Earlier this year, a student said she was told three years ago she would be expelled from the University months after attempting to commit suicide because she wanted to stop her UCC sessions and start receiving outside help. She ultimately transferred before returning to GW for her final year.
University spokeswoman Candace Smith reiterated on Saturday that “there is no university policy that threatens students who may be seeking to harm themselves with expulsion from the university.”
A shattered calm
The community that has been hit the hardest is the Mount Vernon Campus. The 23-acre suburban campus, with grassy hills, historic brick buildings and freshly updated tennis courts, offers a quiet respite from Foggy Bottom. But as West Hall, the campus’ largest residence hall, lost its third student this semester, the calm has been shattered.
West Hall, which is quiet enough that it does not have security officers at its front desk, is home to about 280 freshmen and upperclassmen. With communal kitchens and common rooms on every floor, students – freshmen in particular – frequently leave their doors open as they pass through each other’s rooms to study, cook together and watch TV.
For the last three days, several first floor rooms have served as makeshift counseling center offices for West Hall students. The University also added additional counseling hours at Eckles Library this weekend.
Jessica Ryabin, a freshman who lived in Somers Hall and was Asma’s close friend through the club swimming team, said he was constantly surrounded by his friends in his building. “I know that he was very close with everyone who lived around him,” she said.

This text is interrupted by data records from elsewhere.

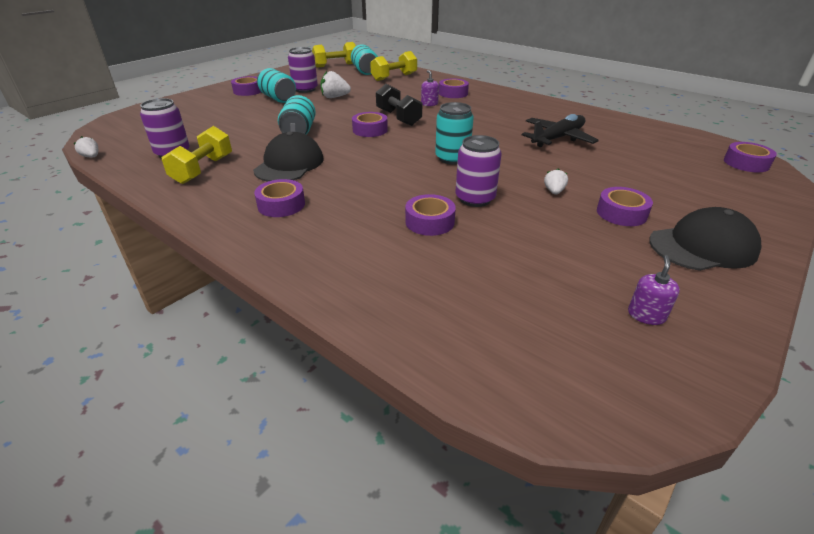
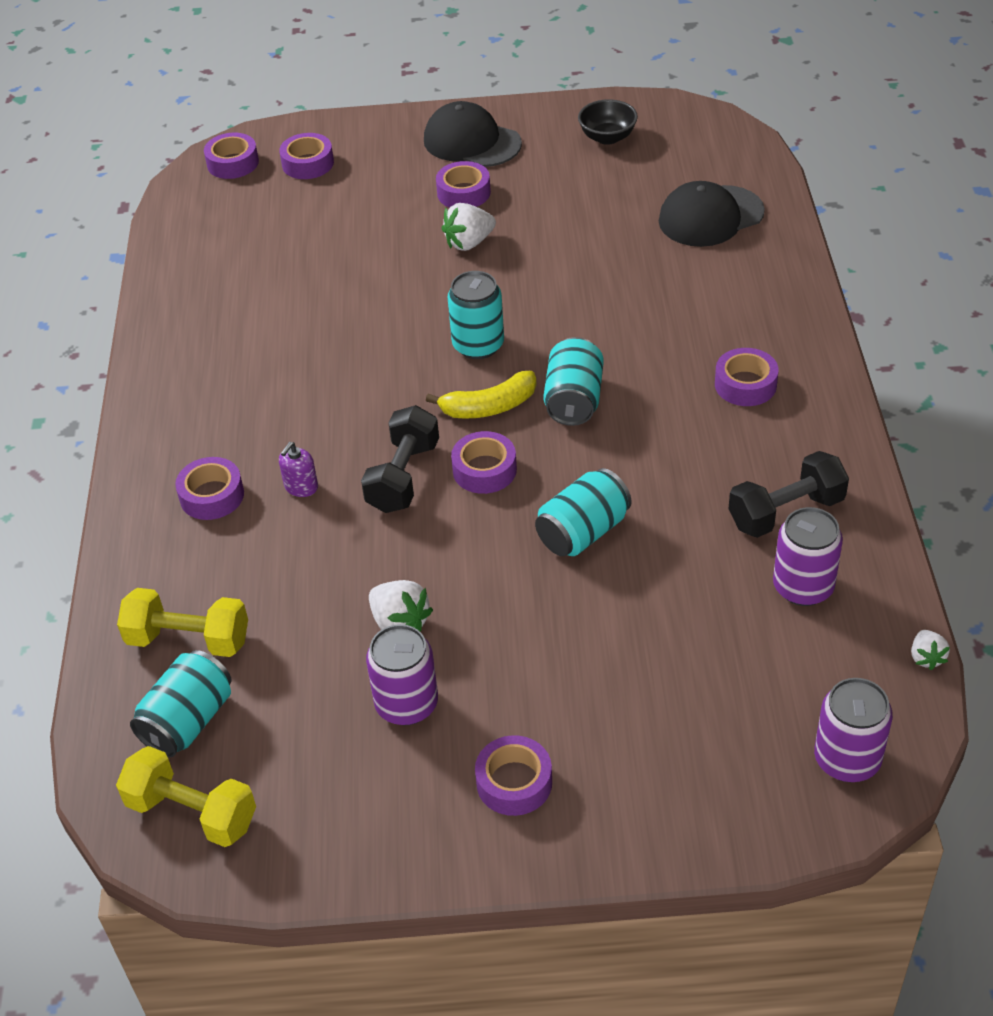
camera: 130 degrees left, 10 degrees up
yellow dumbbell [162,126,232,184] -> black dumbbell [728,451,849,538]
black cap [253,132,324,182] -> black cap moved to [659,181,765,247]
turquoise can [257,68,296,103] -> turquoise can moved to [543,337,604,426]
purple tape [405,194,456,236] -> purple tape moved to [279,133,334,179]
purple can [455,135,502,207] -> purple can moved to [814,678,893,782]
black plane [522,114,599,147] -> none
white strawberry [544,168,568,194] -> white strawberry [442,203,496,251], size x1.65
purple soap dispenser [628,255,680,325] -> black bowl [578,99,638,145]
none -> yellow banana [426,371,537,419]

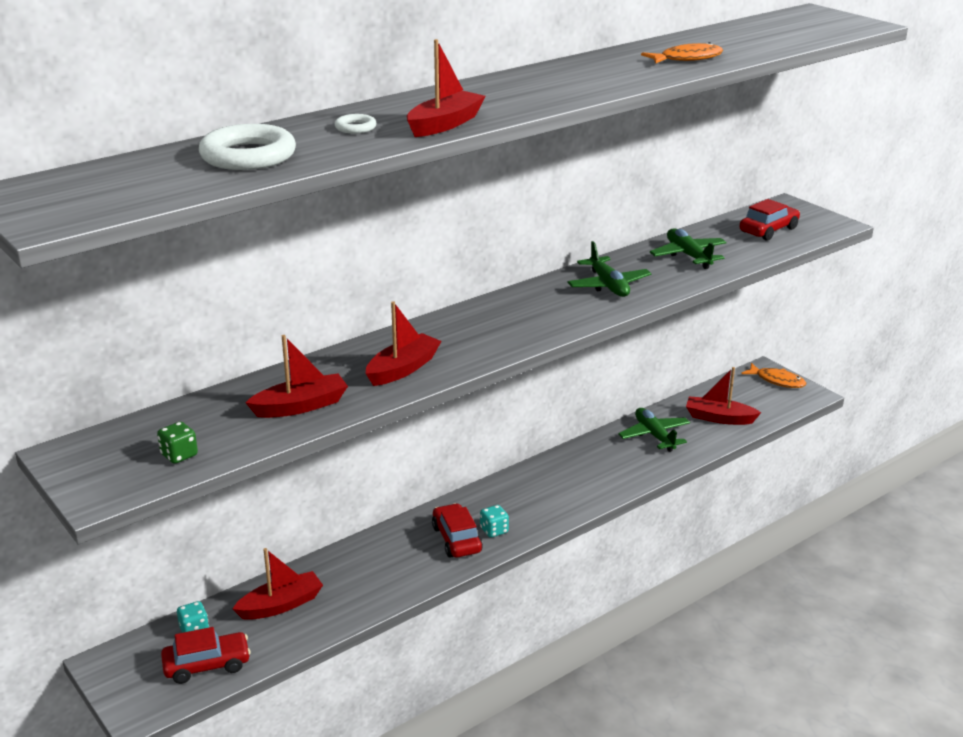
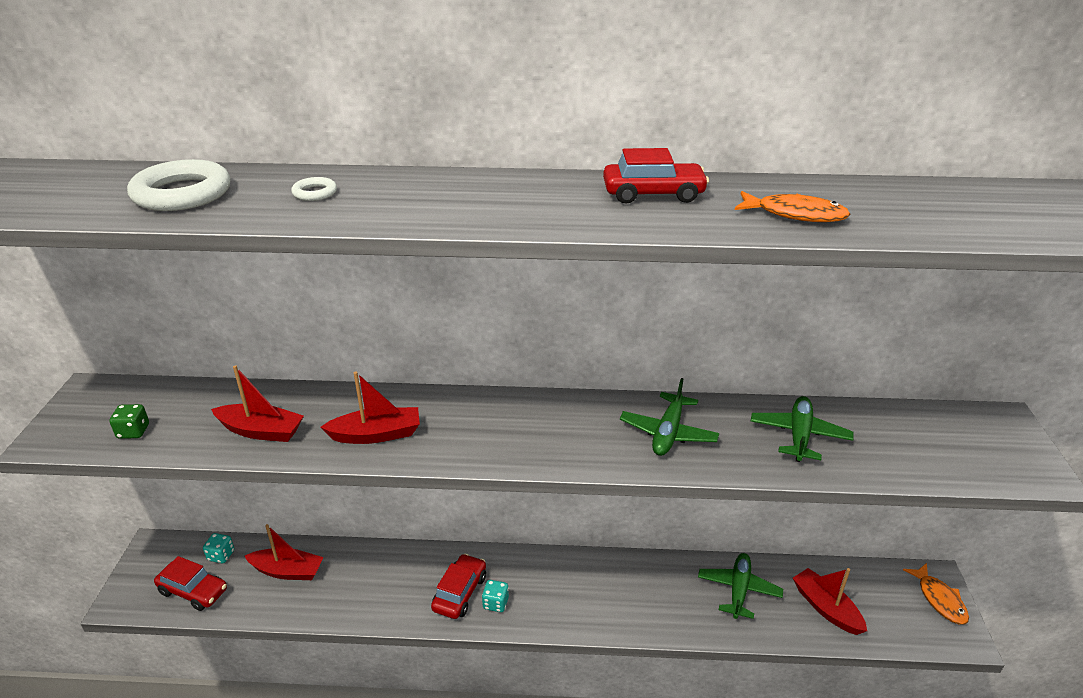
camera: 40 degrees right, 5 degrees up
red boat [407,39,486,137] -> none
red car [740,199,800,241] -> red car moved to [603,148,709,204]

At a student-organized vigil on the Marvin Center terrace Thursday night, friends of Redwood and Asma walked one by one to the microphone to share stories of Redwood’s unbending friendship or Asma’s “contagious smile.”
When Asma’s parents, Benjamin and Leann, stepped to the microphone, they said hearing their son’s friends share those kinds of memories was therapeutic.
“You guys are helping the healing process and helping us understand the environment he’s been in, and it’s beautiful,” Asma’s father said.
– Chloe Sorvino and Brianna Gurciullo contributed to this report.
This article appeared in the April 7, 2014 issue of the Hatchet.